## Description of the task
Duplicate the stretch of lines from the one containing "Motivational" through the one containing "Shorts + Polo (Pockets)", with both of those lines included.

## Available data
※

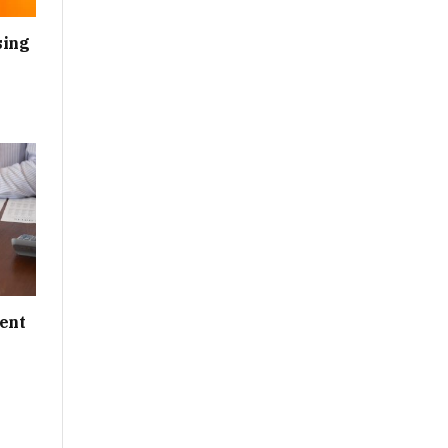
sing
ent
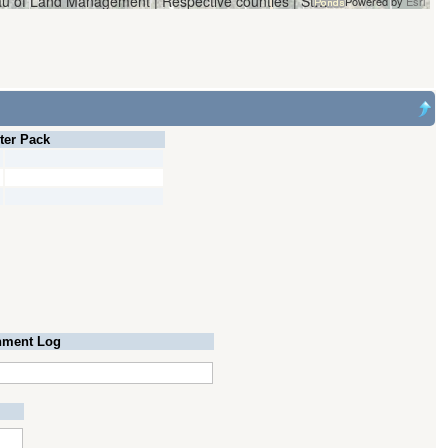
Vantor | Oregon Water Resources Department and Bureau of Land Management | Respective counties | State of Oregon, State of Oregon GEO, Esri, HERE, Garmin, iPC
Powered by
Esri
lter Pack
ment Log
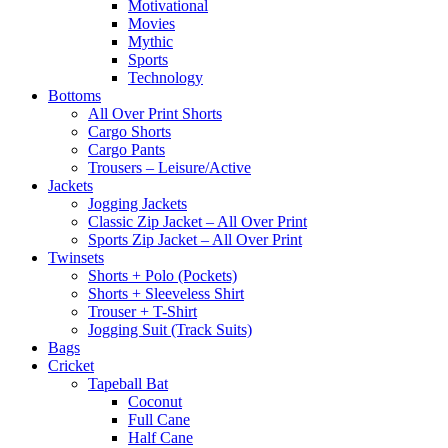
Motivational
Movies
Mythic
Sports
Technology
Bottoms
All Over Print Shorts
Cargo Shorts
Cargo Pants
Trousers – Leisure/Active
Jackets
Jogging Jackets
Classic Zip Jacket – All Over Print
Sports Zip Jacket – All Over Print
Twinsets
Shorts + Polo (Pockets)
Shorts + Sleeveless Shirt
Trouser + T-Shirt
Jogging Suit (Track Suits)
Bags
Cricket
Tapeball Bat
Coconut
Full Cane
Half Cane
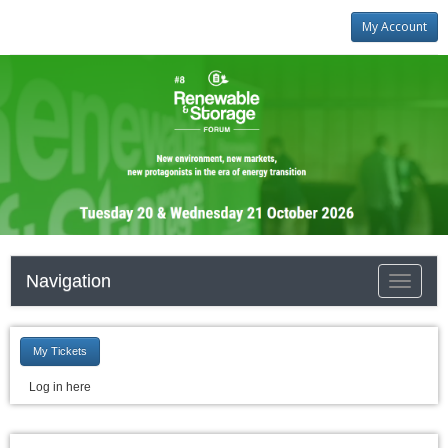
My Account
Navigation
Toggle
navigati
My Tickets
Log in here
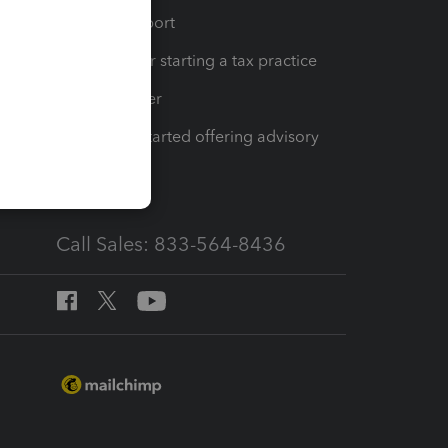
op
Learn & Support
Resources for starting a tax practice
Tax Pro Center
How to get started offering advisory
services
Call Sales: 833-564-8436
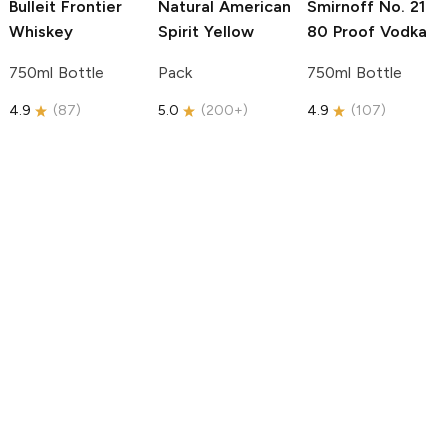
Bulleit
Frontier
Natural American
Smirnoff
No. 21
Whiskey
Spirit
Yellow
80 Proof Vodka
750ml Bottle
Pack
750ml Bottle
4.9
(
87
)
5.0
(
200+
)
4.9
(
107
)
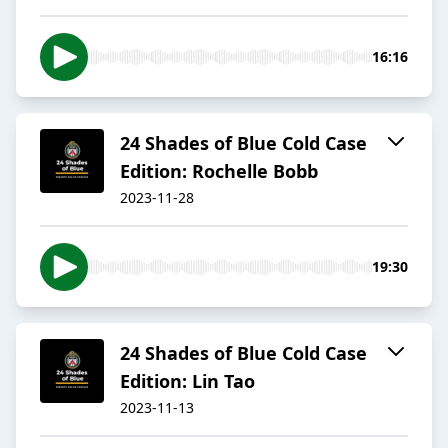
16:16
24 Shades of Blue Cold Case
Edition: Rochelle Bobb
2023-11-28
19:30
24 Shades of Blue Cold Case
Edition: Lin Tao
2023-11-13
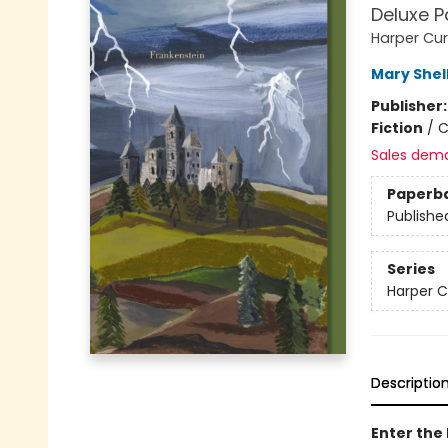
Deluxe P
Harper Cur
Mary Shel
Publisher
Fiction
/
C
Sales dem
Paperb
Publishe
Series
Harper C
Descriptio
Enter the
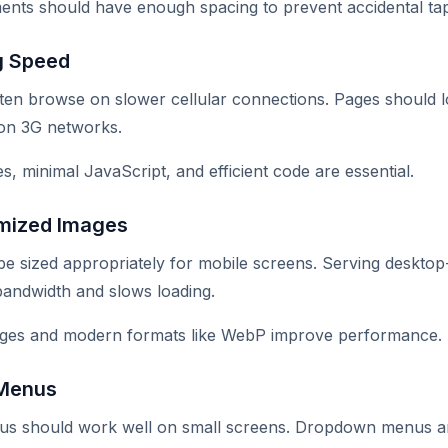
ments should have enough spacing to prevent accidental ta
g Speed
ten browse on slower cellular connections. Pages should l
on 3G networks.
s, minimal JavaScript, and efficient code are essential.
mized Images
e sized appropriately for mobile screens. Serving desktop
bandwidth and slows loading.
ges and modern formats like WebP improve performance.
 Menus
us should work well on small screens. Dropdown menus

※

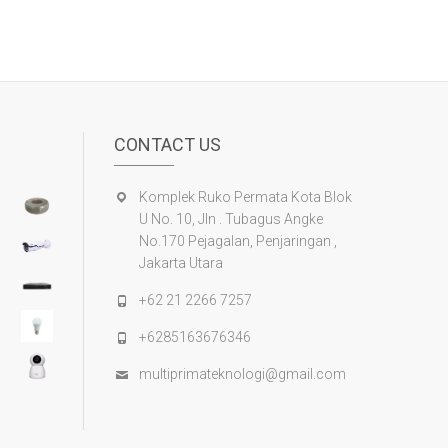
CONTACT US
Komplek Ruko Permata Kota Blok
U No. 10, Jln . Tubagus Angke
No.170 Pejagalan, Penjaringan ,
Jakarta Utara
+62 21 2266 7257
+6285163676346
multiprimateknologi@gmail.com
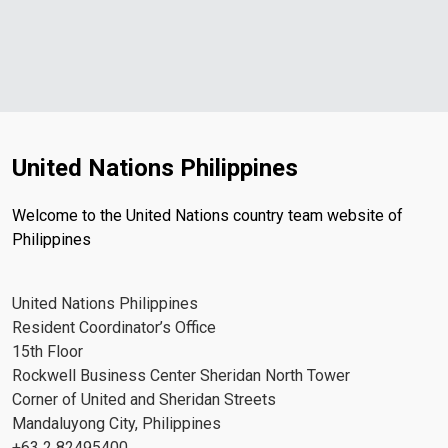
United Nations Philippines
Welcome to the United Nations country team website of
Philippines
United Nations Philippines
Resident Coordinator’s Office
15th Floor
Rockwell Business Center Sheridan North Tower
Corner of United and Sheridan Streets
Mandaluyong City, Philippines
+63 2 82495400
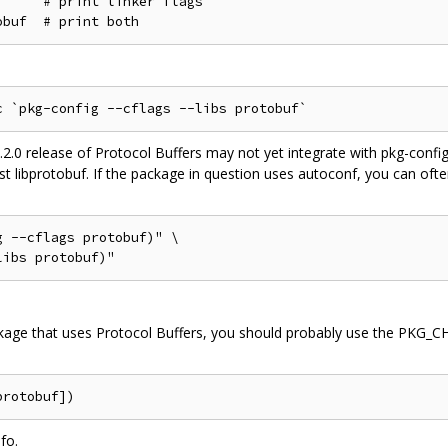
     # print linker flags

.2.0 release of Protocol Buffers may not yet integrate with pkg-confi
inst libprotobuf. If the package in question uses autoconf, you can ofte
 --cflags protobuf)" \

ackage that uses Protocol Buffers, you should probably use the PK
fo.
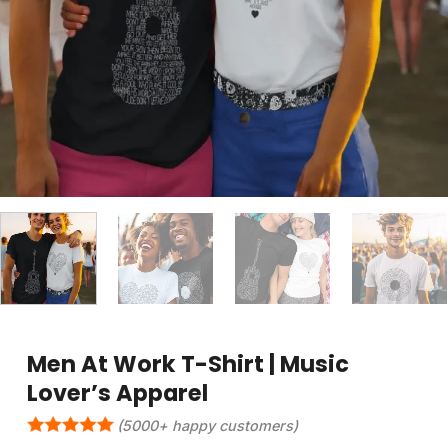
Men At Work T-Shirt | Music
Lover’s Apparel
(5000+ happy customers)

※

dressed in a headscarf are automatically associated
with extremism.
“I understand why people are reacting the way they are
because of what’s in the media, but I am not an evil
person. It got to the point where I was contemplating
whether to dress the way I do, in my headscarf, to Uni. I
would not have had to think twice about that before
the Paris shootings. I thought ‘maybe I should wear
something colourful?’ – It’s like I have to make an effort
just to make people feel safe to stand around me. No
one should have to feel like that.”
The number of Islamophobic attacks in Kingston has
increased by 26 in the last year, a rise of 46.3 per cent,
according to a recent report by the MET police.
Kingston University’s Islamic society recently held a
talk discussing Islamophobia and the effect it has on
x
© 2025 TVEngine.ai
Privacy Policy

※

## Answer section
Motivational
Movies
Mythic
Sports
Technology
Bottoms
All Over Print Shorts
Cargo Shorts
Cargo Pants
Trousers – Leisure/Active
Jackets
Jogging Jackets
Classic Zip Jacket – All Over Print
Sports Zip Jacket – All Over Print
Twinsets
Shorts + Polo (Pockets)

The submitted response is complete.